Let me adopt the following definitions:
A real number $x$ is weakly computable if it satisfies one of equivalent definitions given here.
A real number $x$ is strongly computable if the binary expansion of $x$ is a computable string (we don't need to worry about nonuniqueness of expansion for dyadics, since then both expansion are computable).
As it was explained to me in comments to this answer, these two notions are not equivalent, at least not in an obvious way, because if $x$ had some extremely good dyadic rational approximations, then we couldn't decide whether the binary expansion will contain $0111...$ or $1000...$. Here is my question:
Are there any known weakly computable reals which aren't strongly computable?
A possible, but unlikely, example is $\gamma$, for which we don't have any estimates on well-approximability (at least I don't know of any) of it. Of course many numbers are known to be strongly computable, and we know this because we can show that rational approximations can't be too good. To name a few examples: $\pi$, $e$, any algebraic number and actually any non-Liouville number.

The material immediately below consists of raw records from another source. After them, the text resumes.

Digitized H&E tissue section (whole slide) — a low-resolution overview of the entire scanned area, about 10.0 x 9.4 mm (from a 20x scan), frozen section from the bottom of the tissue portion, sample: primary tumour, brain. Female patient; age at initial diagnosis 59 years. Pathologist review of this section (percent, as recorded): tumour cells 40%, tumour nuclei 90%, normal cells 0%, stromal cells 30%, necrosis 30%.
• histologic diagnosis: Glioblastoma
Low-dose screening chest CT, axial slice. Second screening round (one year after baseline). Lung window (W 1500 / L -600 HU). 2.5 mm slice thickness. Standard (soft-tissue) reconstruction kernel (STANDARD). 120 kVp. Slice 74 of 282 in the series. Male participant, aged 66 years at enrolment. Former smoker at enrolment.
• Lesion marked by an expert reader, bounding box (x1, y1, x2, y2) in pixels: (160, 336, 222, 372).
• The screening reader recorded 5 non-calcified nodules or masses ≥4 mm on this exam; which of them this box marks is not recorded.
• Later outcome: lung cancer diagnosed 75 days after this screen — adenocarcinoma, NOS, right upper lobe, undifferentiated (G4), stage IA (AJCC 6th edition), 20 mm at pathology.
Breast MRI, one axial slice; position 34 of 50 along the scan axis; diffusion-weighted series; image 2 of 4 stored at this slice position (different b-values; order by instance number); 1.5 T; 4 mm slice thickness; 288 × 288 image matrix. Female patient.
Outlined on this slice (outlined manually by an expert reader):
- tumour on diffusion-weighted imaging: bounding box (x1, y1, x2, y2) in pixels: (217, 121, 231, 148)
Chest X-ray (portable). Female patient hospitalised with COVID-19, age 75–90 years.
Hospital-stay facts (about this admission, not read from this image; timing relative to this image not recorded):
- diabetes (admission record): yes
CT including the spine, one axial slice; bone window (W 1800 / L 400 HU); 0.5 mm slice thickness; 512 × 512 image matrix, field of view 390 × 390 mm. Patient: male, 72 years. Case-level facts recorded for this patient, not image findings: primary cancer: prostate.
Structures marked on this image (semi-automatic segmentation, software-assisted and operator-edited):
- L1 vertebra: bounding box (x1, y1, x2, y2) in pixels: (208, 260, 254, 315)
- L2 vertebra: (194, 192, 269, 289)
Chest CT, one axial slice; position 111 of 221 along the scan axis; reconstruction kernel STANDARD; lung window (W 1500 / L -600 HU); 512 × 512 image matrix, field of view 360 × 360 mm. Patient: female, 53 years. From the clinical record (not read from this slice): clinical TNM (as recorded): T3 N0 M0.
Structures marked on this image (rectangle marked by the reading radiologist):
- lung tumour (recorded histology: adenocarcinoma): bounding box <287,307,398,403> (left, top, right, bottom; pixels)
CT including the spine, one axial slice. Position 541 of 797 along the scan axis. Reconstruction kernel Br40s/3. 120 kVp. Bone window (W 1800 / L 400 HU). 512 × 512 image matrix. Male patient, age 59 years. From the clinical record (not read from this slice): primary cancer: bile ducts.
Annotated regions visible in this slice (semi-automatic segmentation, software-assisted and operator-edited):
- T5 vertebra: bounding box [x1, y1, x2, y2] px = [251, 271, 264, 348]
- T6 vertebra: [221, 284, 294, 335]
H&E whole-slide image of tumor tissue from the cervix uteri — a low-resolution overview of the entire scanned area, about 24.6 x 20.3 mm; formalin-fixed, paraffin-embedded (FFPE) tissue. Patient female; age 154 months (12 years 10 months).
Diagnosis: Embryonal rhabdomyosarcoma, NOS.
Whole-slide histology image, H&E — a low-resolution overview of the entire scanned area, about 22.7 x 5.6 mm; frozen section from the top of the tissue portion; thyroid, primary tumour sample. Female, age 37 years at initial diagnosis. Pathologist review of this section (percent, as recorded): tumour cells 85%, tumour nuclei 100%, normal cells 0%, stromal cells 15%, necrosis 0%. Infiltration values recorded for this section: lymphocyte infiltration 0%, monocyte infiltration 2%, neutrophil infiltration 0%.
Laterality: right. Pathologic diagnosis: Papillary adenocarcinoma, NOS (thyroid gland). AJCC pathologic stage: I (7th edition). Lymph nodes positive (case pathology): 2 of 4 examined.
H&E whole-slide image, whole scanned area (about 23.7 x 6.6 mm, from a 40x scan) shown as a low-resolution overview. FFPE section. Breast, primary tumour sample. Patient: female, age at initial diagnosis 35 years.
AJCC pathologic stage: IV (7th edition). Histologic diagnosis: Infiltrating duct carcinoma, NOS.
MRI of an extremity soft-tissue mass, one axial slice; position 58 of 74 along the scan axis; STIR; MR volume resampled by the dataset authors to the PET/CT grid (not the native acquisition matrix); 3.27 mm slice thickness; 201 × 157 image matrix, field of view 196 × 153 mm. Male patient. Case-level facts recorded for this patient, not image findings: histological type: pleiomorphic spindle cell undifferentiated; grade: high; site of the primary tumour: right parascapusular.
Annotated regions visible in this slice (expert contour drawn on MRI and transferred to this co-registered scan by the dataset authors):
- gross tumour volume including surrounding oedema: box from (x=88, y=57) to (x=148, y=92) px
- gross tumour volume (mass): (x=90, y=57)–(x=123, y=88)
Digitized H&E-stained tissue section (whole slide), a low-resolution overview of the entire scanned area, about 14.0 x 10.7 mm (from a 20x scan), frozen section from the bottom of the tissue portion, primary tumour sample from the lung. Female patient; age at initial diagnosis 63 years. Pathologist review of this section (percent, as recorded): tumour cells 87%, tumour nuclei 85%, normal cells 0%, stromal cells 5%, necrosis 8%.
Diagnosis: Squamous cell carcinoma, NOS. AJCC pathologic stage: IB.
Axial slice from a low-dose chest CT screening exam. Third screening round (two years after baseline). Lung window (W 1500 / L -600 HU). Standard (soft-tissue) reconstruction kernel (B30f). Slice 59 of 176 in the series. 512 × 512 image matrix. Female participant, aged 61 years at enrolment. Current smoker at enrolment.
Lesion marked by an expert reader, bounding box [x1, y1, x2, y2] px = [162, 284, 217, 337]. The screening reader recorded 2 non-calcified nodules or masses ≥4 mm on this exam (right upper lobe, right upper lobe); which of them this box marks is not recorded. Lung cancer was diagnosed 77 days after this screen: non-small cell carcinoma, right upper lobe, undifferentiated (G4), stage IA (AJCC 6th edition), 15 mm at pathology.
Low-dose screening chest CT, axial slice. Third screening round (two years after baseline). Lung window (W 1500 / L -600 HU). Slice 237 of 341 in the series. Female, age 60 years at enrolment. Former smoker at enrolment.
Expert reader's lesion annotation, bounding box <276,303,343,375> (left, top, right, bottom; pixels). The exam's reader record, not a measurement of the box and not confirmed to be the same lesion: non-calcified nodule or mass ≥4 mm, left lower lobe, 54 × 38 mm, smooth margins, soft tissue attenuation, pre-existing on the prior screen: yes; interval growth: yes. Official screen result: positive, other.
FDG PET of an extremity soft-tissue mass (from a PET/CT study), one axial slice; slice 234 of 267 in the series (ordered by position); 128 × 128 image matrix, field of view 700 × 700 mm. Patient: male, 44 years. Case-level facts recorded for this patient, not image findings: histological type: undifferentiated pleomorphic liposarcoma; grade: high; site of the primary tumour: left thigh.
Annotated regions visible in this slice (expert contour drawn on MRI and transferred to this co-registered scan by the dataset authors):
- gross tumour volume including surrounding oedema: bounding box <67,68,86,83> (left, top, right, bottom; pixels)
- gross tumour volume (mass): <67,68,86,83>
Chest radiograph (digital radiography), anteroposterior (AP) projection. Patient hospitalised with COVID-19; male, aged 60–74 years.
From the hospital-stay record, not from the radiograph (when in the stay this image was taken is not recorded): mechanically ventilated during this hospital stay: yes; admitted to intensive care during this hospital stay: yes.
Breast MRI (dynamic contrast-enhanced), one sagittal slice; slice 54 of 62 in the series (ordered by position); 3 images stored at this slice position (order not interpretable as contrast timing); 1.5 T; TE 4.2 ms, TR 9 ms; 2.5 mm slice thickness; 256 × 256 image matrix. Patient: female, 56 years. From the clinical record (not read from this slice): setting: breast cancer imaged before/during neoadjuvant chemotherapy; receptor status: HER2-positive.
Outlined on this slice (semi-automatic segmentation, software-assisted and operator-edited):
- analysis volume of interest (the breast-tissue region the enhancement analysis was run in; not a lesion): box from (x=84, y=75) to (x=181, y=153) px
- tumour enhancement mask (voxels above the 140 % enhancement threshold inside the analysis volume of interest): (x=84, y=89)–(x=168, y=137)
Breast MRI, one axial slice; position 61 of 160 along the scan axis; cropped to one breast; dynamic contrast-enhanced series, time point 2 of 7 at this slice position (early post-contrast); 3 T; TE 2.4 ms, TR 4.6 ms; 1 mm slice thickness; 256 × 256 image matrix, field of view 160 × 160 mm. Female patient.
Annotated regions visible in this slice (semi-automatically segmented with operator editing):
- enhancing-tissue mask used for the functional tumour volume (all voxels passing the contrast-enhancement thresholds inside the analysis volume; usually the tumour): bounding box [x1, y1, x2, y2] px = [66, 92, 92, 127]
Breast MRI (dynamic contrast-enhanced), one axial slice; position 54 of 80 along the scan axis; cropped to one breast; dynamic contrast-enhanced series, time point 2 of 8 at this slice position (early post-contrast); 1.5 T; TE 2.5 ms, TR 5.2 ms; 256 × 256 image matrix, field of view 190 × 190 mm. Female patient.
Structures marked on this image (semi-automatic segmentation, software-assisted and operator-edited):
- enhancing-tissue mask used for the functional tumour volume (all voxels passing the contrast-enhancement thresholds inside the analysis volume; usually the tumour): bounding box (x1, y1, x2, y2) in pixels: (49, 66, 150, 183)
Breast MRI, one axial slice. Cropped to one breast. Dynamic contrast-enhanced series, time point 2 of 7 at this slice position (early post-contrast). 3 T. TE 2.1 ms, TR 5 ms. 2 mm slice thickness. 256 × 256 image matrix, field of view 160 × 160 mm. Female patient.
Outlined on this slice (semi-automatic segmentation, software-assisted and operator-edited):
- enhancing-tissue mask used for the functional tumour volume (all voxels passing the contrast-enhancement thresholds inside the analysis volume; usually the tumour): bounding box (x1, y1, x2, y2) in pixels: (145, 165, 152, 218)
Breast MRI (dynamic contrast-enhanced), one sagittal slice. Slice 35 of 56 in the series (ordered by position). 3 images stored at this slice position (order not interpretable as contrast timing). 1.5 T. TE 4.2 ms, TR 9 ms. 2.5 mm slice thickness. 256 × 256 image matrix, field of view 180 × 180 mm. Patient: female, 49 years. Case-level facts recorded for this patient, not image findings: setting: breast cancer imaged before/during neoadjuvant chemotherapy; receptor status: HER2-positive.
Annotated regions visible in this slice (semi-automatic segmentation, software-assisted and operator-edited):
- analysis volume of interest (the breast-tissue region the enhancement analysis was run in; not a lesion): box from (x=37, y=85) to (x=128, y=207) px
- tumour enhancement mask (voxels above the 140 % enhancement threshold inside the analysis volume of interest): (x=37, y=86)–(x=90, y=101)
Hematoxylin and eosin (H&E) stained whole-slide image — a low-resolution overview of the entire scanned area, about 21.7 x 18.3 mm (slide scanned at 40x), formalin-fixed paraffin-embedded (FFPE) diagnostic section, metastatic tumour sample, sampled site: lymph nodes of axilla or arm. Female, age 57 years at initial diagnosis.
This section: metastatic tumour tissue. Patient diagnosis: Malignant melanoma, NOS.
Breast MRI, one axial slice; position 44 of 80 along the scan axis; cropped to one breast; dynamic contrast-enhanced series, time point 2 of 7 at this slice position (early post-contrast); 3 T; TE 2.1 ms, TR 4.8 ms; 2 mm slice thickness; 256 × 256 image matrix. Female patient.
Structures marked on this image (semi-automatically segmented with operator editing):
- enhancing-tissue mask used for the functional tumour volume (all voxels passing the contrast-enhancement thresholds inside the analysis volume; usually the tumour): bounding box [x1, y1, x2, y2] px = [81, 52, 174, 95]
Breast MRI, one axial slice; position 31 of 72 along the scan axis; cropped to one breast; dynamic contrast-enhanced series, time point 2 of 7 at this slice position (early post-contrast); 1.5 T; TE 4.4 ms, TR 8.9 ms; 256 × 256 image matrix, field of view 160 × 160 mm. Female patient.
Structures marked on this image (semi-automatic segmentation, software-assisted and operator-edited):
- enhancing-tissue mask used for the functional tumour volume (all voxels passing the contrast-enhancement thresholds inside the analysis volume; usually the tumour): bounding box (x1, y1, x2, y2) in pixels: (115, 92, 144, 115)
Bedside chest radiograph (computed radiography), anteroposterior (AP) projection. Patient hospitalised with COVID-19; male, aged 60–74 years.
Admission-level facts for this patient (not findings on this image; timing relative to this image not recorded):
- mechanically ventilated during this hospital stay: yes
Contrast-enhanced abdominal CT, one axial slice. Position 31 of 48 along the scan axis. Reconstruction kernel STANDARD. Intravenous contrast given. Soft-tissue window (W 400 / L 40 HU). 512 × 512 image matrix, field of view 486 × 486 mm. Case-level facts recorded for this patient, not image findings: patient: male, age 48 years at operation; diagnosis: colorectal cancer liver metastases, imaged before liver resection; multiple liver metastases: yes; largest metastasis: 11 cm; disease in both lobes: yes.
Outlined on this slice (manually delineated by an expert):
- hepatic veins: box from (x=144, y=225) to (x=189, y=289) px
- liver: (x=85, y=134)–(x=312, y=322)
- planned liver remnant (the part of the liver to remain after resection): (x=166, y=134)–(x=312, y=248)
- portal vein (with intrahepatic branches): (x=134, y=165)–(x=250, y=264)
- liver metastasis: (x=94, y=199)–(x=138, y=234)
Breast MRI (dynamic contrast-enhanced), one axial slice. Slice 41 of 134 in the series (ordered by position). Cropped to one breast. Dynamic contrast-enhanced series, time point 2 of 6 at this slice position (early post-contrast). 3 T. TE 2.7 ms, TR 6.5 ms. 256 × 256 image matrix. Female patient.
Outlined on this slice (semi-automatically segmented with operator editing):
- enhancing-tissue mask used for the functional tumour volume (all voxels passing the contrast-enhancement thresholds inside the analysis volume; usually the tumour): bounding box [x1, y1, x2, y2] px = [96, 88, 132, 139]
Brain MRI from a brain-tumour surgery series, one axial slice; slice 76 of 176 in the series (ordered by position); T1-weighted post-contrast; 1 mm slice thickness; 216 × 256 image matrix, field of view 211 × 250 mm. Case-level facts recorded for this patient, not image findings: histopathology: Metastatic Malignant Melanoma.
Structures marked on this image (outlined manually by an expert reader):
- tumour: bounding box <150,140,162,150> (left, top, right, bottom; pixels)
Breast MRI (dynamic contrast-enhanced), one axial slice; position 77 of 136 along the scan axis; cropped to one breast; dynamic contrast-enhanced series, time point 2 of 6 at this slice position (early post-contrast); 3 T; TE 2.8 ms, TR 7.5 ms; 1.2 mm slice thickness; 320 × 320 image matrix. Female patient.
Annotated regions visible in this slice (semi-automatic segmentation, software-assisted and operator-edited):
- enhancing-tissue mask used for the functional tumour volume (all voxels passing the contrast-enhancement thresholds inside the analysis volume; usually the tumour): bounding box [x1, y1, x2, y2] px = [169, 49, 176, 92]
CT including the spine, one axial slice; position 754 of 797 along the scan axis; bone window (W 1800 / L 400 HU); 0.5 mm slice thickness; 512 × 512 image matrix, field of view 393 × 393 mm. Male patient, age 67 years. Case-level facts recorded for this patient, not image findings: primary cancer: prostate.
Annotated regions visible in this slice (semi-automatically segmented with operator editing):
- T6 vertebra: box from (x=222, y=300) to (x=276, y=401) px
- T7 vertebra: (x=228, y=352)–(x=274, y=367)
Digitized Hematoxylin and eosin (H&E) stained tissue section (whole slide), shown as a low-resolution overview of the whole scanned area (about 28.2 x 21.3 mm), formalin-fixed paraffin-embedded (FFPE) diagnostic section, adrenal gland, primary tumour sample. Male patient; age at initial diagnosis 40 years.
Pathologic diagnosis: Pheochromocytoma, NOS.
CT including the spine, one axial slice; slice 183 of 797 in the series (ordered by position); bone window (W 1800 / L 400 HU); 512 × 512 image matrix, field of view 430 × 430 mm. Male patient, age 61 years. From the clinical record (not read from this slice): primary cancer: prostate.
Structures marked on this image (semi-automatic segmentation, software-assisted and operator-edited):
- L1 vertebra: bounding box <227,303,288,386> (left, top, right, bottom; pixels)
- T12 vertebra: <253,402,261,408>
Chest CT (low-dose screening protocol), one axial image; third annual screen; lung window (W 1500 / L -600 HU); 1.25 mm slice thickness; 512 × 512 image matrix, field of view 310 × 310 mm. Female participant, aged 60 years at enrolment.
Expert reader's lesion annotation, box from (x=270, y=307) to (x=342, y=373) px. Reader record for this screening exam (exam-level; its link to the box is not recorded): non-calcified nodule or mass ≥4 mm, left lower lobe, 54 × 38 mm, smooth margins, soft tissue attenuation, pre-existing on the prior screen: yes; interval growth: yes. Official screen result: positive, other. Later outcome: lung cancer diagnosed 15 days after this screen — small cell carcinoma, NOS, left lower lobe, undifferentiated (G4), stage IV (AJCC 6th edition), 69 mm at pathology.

I was thinking of constructing an example using Busy Beaver sequence to get long trails of ones and zeroes, but I didn't manage to get a number which would be weakly but not strongly computable.
Thanks in advance.
The notions are equivalent; say we have a real number $x$ that is not a terminating decimal number (a terminating decimal is both strongly and weakly computable), but is weakly computable. Then there is a function $f(n)$ such that for every positive integer $n$, $\frac{f(n)}{n}$ is within $\frac{1}{n}$ of $x$. Let's say that $x$ has a binary expansion of $. d_1 d_2 \ldots d_m 0 0 \ldots 0 1 \ldots$, where the 1 is in the $n$th place. To determine that the first $m$ digits of $x$ are $d_1 d_2 \ldots d_m$, we merely need to evaluate the function $f(j)$ for $j \ge 2^{n+1}$, since then we will have $x < \frac{f(j)+1}{j}$, so $\frac{f(j)}{j} > x - \frac{1}{j} > x - \frac{1}{2^{n+1}} > .d_1 d_2 \ldots d_m + \frac{1}{2^{n+1}}$. So, we will know that $x$ is at least $\frac{f(j)}{j} - \frac{1}{j} > \frac{f(j)}{j} - \frac{1}{2^{n+1}} > .d_1 d_2 \ldots d_m$. A similar argument works if $x$ is of the form $. d_1 d_2 \ldots d_m 1 1 \ldots 1 0 \ldots$.
The problem is, we don't know in advance what value of $j$ to choose. So our algorithm is to choose a $j$, and if it doesn't determine the first $m$ decimal digits, keep increasing $j$ until it does.